The smart money says Elena Kagan, whom President Obama named this morning as his nominee to succeed retiring Justice John Paul Stevens, the 90-year-old leader of the Court’s liberal faction, will be confirmed by a wide margin. Kagan made it through a confirmation (though less comprehensive than a SCOTUS hearing) for her current job as solicitor general, the administration’s chief legal advocate before the Supreme Court (a notch down from Harriet Meier’s post, incidentally). She possesses superb academic credentials, a reputation for consensus building and, never having served on the bench, an extraordinarily short paper trail. Even Kagan’s close friend of three decades, New York Magazine’s Jeffrey Toobin, remarked “[H]er own views were and are something of a mystery. She has written relatively little, and nothing of great consequence.”
With one exception. During her (by all accounts, stellar) tenure as dean of Harvard Law School, Kagan’s efforts to bar military recruiting on campus because she objected to “don’t ask don’t tell,” the policy that prevents preventing gays and lesbians from serving openly in the armed forces, is likely to inflame conservatives and as well many moderates. During the Vietnam era, Ivy League schools banned the ROTC from campus. But that was the 60s, and many baby boomers now have children serving in the armed forces.
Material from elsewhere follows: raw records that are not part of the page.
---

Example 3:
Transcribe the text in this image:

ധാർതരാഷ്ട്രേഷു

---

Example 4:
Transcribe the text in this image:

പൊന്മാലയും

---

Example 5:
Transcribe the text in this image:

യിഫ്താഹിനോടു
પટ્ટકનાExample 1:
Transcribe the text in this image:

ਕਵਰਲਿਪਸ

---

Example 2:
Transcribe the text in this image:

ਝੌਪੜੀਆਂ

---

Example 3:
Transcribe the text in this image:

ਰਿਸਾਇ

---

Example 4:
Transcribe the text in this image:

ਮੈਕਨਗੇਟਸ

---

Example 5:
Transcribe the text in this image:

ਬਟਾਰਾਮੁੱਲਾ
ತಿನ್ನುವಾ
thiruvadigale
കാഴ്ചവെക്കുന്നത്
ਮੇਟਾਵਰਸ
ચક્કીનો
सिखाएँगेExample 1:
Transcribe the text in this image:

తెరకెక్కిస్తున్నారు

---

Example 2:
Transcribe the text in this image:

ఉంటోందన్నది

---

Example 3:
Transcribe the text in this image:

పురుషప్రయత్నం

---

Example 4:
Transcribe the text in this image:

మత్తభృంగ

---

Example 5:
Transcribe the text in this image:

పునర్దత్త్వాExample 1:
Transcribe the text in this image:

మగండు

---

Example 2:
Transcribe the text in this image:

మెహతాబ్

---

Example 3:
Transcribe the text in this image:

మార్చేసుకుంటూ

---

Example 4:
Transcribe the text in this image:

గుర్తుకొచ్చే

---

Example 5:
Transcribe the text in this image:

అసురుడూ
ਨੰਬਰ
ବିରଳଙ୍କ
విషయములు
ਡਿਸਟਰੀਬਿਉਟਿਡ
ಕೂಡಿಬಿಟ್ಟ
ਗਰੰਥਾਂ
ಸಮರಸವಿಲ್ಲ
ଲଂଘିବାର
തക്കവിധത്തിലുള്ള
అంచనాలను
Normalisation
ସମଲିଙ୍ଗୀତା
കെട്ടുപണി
Most Americans acknowledge that the U.S. military is the institution that, more than any other, makes our way of life possible. Americans legitimately can disagree with military policies, but to deny the military access to potential recruits is, as liberal (and sneakily smart) Daily Beast columnist Peter Beinart observes, “a bit like barring the president or even the flag.” Kagan would be well-advised to apologize for this particular position.